### [GIVEN RECORDS]

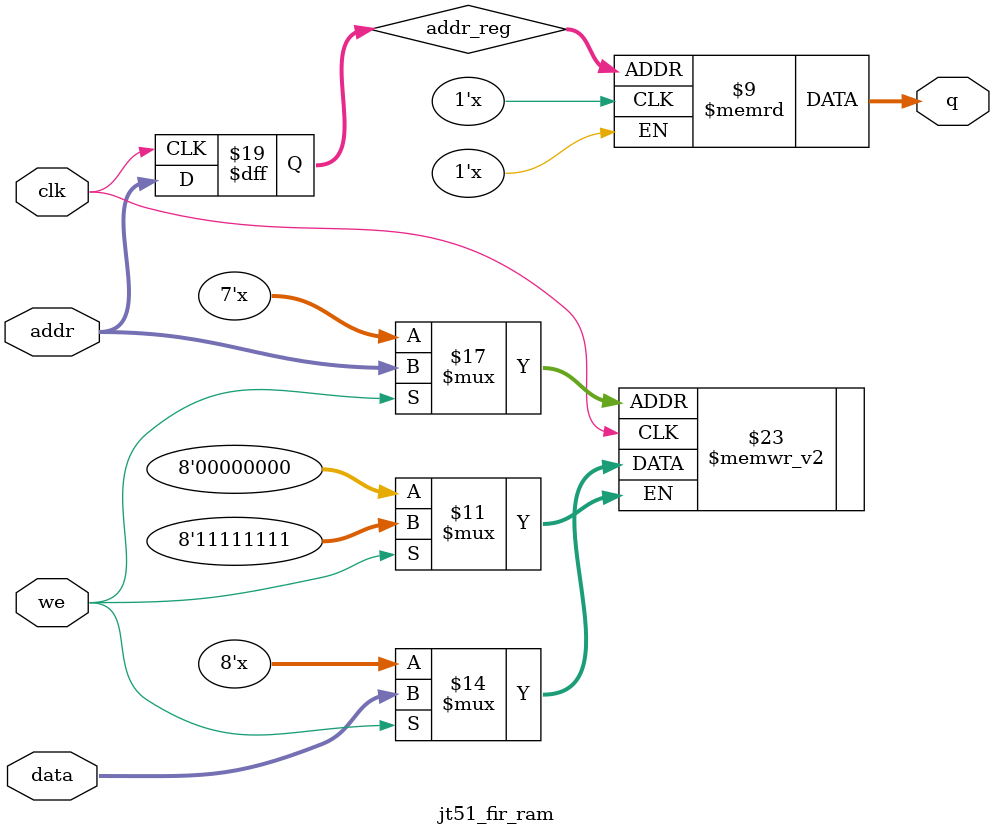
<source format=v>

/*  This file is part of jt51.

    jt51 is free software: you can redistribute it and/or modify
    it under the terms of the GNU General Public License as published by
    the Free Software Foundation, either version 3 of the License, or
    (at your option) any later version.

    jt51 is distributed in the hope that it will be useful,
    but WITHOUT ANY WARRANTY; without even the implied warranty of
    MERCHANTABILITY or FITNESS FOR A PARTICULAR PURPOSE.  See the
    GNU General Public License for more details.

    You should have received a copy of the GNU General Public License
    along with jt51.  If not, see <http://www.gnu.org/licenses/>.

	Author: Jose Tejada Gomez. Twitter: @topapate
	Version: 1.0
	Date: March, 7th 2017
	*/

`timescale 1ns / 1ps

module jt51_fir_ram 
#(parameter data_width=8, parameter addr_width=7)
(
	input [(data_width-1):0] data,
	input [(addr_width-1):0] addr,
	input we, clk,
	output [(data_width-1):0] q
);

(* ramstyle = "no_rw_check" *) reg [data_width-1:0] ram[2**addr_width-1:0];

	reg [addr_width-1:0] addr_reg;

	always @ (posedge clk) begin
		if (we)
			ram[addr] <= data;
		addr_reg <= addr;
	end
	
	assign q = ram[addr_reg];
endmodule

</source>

### [TASK REQUIREMENTS]
Wherever an image sits in the data, omit it; everything else must be copied exactly.

### [COMPLETED TASK]
<source format=v>

/*  This file is part of jt51.

    jt51 is free software: you can redistribute it and/or modify
    it under the terms of the GNU General Public License as published by
    the Free Software Foundation, either version 3 of the License, or
    (at your option) any later version.

    jt51 is distributed in the hope that it will be useful,
    but WITHOUT ANY WARRANTY; without even the implied warranty of
    MERCHANTABILITY or FITNESS FOR A PARTICULAR PURPOSE.  See the
    GNU General Public License for more details.

    You should have received a copy of the GNU General Public License
    along with jt51.  If not, see <http://www.gnu.org/licenses/>.

	Author: Jose Tejada Gomez. Twitter: @topapate
	Version: 1.0
	Date: March, 7th 2017
	*/

`timescale 1ns / 1ps

module jt51_fir_ram 
#(parameter data_width=8, parameter addr_width=7)
(
	input [(data_width-1):0] data,
	input [(addr_width-1):0] addr,
	input we, clk,
	output [(data_width-1):0] q
);

(* ramstyle = "no_rw_check" *) reg [data_width-1:0] ram[2**addr_width-1:0];

	reg [addr_width-1:0] addr_reg;

	always @ (posedge clk) begin
		if (we)
			ram[addr] <= data;
		addr_reg <= addr;
	end
	
	assign q = ram[addr_reg];
endmodule

</source>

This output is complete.